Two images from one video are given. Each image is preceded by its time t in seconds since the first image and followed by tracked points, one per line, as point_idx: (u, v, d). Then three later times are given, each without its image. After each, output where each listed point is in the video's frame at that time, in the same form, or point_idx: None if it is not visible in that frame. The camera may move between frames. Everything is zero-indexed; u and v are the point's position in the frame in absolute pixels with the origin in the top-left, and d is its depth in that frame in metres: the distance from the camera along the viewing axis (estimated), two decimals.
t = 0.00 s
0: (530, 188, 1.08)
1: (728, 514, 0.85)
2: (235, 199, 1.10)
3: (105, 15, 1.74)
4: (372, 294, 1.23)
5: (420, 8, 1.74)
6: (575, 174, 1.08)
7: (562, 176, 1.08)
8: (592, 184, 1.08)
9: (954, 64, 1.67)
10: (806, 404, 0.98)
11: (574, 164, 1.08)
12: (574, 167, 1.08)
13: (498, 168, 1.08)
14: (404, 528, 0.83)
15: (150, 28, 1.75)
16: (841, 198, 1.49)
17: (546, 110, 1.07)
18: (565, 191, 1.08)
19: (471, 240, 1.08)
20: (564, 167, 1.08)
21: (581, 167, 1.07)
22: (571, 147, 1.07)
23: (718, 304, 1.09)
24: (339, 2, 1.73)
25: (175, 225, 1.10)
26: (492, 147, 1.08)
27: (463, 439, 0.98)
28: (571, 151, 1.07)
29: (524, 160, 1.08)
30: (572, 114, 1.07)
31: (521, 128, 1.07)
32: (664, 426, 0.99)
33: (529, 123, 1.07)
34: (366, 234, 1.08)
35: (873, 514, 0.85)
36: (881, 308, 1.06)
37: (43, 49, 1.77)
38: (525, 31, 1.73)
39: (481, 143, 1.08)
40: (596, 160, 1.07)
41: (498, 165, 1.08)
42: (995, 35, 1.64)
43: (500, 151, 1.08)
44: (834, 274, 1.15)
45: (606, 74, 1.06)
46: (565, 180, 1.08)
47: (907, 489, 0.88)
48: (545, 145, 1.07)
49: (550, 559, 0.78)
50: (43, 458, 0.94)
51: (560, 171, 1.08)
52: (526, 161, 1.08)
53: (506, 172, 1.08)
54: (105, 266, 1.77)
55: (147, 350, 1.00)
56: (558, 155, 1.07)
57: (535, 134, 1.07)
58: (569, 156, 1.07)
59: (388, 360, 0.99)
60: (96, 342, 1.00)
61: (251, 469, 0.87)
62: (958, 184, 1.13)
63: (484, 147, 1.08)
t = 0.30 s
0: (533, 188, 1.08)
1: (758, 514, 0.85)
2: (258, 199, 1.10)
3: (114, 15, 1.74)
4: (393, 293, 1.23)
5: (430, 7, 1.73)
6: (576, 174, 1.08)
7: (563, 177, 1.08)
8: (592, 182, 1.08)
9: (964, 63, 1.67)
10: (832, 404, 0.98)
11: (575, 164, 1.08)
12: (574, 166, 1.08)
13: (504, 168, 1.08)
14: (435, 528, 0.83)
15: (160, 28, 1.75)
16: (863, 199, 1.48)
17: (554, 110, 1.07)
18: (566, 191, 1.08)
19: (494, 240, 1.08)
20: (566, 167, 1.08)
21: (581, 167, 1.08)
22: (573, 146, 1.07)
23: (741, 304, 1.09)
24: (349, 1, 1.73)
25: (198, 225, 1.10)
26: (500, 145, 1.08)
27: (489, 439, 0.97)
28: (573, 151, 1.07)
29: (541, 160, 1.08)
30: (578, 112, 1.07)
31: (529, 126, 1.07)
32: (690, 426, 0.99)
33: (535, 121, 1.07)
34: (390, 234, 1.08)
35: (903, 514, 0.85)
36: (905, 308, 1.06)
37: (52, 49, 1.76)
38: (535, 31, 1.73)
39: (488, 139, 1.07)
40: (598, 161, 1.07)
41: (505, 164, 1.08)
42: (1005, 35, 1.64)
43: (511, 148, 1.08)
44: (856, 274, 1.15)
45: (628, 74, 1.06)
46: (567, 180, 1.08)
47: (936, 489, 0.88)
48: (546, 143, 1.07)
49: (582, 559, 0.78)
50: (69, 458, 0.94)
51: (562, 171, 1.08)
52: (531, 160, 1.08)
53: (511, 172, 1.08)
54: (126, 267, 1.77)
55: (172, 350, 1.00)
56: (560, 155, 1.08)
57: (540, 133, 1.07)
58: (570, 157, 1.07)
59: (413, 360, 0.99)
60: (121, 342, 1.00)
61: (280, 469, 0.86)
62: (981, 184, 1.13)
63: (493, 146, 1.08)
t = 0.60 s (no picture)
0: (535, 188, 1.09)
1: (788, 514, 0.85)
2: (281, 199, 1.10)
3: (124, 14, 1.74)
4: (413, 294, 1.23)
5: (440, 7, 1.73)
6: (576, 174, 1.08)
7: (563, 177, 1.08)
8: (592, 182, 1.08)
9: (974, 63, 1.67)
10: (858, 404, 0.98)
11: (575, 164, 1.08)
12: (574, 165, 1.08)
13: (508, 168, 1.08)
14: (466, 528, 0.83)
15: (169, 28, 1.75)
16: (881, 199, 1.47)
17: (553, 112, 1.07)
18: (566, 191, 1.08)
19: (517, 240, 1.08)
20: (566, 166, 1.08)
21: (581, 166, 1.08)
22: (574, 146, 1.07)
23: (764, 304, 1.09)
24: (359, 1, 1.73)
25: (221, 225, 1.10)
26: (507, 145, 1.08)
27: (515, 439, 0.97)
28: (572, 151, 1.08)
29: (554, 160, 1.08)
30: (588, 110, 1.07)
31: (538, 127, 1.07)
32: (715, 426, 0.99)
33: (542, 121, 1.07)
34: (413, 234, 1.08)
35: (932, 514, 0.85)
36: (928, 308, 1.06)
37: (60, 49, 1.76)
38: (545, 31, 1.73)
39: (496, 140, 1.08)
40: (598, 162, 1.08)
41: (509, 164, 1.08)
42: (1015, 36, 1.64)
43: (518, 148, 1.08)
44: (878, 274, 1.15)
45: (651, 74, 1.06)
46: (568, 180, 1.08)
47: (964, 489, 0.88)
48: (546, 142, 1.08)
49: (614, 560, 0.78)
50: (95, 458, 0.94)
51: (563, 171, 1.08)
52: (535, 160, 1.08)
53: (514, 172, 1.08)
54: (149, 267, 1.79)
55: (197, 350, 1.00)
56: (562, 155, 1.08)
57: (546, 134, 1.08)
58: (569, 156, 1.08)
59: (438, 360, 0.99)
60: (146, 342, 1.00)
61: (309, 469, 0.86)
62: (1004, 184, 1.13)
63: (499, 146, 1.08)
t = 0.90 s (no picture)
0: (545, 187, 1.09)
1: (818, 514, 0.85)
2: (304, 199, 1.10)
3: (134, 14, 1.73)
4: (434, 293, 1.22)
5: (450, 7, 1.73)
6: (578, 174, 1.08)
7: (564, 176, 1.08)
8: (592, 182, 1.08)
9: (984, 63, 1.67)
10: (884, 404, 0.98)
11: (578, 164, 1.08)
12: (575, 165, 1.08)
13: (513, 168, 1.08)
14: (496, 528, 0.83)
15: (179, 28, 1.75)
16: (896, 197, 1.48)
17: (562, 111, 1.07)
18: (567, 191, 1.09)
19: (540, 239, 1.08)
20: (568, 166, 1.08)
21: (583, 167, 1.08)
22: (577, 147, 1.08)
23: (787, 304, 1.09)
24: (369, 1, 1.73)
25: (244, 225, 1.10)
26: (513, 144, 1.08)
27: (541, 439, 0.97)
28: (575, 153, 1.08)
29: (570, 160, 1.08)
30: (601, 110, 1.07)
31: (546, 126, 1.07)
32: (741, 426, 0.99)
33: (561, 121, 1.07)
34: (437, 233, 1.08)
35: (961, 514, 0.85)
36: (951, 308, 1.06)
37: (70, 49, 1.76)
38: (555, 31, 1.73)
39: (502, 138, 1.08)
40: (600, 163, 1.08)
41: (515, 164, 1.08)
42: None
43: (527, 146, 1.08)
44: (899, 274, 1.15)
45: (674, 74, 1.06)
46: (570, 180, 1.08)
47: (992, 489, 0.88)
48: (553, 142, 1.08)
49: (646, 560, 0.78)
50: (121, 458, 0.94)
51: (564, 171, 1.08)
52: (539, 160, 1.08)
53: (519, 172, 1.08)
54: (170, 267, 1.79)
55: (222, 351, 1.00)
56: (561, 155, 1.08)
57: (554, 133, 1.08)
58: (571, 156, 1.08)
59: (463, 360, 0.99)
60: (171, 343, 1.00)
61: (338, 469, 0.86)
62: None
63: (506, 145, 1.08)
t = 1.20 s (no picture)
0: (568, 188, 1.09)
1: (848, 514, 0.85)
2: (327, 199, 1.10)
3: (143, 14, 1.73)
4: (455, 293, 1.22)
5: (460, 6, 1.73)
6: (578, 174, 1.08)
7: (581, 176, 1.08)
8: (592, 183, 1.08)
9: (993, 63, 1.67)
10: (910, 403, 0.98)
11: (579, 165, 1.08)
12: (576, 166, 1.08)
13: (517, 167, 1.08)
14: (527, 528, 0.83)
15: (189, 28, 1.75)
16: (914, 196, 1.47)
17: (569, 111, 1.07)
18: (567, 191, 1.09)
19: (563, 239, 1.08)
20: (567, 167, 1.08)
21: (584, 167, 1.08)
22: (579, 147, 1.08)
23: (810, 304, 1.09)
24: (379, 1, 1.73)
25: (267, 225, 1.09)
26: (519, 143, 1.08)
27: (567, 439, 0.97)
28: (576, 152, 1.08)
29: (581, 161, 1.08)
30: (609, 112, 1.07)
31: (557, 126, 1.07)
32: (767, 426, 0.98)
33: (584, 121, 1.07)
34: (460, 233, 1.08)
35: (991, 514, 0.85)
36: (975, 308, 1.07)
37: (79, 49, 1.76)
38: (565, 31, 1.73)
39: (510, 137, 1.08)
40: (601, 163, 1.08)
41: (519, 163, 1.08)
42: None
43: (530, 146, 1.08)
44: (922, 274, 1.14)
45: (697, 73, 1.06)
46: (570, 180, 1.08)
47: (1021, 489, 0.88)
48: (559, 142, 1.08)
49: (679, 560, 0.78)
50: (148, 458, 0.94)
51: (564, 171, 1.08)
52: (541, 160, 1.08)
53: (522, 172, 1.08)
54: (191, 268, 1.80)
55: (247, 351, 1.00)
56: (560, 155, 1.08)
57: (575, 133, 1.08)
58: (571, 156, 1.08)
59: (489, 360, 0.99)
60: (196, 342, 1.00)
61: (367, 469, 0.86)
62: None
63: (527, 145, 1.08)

---

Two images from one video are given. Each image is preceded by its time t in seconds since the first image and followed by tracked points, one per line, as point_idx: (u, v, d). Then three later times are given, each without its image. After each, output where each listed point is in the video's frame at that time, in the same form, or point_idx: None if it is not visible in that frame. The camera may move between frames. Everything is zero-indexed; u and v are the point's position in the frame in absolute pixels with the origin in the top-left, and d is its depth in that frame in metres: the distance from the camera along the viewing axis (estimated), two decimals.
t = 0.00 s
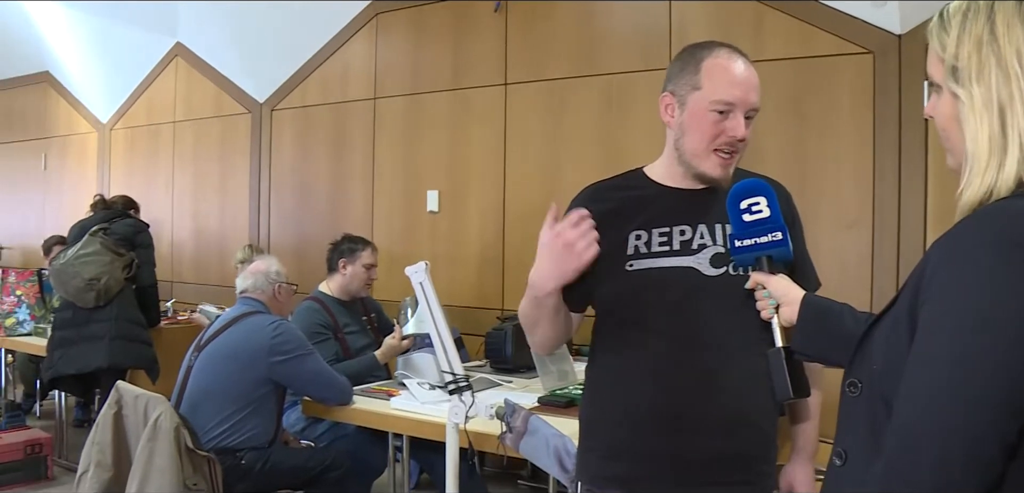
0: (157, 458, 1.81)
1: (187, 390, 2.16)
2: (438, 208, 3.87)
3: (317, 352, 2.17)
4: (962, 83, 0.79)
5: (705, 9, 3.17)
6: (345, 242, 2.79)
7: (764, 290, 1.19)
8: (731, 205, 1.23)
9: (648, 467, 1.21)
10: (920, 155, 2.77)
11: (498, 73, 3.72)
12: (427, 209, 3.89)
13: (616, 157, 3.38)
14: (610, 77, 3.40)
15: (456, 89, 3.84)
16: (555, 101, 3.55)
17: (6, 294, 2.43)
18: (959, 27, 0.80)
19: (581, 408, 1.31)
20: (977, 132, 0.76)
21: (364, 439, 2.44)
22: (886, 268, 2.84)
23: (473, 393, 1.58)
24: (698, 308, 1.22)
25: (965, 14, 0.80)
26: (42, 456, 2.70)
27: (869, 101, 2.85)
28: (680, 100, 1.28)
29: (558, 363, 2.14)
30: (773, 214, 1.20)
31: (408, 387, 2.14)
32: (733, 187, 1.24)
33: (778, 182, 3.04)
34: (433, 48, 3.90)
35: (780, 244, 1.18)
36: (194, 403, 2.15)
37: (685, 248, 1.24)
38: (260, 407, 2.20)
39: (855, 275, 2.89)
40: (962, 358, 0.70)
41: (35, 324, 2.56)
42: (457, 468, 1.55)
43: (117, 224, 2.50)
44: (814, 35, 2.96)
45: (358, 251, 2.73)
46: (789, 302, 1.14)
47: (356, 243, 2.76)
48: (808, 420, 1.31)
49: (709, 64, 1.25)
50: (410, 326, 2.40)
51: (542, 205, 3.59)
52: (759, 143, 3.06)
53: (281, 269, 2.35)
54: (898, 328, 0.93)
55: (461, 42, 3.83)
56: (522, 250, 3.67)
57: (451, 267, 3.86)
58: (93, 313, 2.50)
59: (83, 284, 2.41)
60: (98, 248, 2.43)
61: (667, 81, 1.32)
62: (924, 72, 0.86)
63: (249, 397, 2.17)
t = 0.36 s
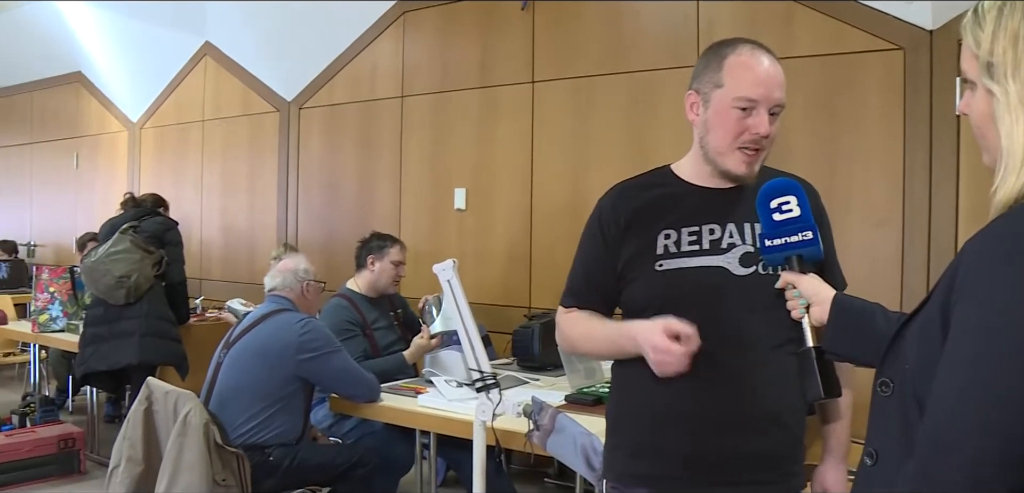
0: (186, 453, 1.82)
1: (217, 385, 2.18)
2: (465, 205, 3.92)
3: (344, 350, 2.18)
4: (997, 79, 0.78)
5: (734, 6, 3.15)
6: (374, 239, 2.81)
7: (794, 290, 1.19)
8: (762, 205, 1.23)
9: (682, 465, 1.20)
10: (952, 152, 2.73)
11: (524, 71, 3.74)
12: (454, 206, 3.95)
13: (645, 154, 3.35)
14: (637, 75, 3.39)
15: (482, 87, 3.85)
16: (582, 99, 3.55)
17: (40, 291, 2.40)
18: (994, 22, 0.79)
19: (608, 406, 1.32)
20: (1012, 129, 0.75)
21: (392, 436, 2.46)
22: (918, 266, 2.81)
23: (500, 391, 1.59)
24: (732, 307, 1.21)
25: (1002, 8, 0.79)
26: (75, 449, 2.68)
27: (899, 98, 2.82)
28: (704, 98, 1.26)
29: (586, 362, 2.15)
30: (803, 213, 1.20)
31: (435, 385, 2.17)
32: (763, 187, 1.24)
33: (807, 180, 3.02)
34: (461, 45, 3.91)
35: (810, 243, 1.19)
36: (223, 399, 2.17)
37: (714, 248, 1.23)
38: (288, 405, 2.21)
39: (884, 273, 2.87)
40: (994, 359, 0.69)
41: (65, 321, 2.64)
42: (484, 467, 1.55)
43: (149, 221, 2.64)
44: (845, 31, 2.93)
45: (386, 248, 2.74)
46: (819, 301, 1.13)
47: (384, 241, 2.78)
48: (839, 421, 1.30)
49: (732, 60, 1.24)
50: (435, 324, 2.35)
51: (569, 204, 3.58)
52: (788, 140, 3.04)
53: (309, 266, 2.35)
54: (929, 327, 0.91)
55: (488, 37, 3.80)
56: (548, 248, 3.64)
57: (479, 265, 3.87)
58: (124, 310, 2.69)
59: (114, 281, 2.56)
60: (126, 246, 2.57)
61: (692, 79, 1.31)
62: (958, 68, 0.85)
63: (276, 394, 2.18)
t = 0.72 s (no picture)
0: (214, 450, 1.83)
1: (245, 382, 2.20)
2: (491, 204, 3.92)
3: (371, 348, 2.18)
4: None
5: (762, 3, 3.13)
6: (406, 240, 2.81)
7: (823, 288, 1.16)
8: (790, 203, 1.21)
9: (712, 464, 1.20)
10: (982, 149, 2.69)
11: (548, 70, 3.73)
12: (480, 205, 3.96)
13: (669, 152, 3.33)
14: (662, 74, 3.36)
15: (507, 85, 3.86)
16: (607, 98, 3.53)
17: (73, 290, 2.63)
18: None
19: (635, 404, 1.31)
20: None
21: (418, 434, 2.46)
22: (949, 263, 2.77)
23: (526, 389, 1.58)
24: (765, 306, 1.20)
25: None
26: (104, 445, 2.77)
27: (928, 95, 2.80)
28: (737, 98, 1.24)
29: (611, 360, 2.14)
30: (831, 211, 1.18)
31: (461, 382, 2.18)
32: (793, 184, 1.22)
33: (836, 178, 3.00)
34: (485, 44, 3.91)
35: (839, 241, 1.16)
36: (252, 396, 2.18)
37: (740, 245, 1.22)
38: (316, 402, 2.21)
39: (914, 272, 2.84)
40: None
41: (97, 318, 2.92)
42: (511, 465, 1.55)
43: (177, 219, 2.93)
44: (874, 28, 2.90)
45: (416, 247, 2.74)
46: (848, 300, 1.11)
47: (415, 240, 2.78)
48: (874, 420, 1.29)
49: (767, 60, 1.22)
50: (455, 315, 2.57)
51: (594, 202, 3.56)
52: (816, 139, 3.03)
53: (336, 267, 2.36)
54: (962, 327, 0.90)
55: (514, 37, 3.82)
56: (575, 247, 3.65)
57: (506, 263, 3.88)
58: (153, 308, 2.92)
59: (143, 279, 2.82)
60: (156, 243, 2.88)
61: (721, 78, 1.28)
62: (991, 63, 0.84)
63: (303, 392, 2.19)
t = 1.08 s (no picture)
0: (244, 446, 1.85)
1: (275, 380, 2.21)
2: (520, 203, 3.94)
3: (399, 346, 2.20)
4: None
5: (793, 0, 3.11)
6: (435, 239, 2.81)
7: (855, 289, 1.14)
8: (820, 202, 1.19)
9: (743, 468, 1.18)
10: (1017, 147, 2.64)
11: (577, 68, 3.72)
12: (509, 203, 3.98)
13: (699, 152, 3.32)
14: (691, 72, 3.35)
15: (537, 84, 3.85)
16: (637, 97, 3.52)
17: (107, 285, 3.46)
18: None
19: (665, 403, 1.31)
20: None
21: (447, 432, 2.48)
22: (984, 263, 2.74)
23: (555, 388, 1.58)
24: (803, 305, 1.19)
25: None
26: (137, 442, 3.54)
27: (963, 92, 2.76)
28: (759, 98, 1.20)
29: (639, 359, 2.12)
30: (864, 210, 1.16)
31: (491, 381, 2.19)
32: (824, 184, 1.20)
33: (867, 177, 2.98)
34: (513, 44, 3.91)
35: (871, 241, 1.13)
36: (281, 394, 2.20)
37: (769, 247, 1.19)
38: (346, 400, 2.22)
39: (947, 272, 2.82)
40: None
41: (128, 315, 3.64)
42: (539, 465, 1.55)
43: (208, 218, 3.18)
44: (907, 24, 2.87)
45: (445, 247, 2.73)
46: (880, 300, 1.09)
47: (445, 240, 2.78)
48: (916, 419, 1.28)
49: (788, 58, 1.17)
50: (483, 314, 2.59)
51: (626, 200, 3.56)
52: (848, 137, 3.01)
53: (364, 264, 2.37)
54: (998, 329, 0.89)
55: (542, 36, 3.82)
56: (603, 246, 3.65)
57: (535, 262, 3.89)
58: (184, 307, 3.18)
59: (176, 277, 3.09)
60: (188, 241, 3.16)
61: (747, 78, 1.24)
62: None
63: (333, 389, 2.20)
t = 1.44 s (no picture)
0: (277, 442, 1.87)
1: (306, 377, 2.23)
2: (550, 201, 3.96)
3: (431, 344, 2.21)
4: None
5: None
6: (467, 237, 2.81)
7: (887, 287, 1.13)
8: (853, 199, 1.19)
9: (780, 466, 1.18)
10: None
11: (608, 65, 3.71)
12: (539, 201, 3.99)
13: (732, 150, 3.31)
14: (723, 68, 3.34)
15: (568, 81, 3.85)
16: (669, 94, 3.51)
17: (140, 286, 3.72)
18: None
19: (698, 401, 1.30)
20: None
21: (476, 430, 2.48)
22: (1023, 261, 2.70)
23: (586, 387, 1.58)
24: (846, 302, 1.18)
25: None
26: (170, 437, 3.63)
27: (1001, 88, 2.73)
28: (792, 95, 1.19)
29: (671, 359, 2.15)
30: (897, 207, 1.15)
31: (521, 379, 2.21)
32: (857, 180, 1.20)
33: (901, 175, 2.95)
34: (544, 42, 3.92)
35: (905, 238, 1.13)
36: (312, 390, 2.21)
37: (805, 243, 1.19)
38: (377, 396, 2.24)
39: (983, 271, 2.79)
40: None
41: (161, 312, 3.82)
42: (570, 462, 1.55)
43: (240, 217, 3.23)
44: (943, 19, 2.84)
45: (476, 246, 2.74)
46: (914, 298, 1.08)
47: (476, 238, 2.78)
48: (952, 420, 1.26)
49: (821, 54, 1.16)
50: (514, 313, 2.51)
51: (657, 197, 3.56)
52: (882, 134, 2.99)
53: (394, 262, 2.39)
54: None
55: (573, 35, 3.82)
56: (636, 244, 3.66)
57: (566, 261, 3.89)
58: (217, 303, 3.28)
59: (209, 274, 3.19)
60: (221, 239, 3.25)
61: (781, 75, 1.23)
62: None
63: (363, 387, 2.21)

# [Problem description]
Print exactly the lines above, between the one holding "36: (223, 399, 2.17)" and the one holding "47: (384, 241, 2.78)", inclusive, and nothing besides.

# [Problem solution]
36: (223, 399, 2.17)
37: (714, 248, 1.23)
38: (288, 405, 2.21)
39: (884, 273, 2.87)
40: (994, 359, 0.69)
41: (65, 321, 2.64)
42: (484, 467, 1.55)
43: (149, 221, 2.64)
44: (845, 31, 2.93)
45: (386, 248, 2.74)
46: (819, 301, 1.13)
47: (384, 241, 2.78)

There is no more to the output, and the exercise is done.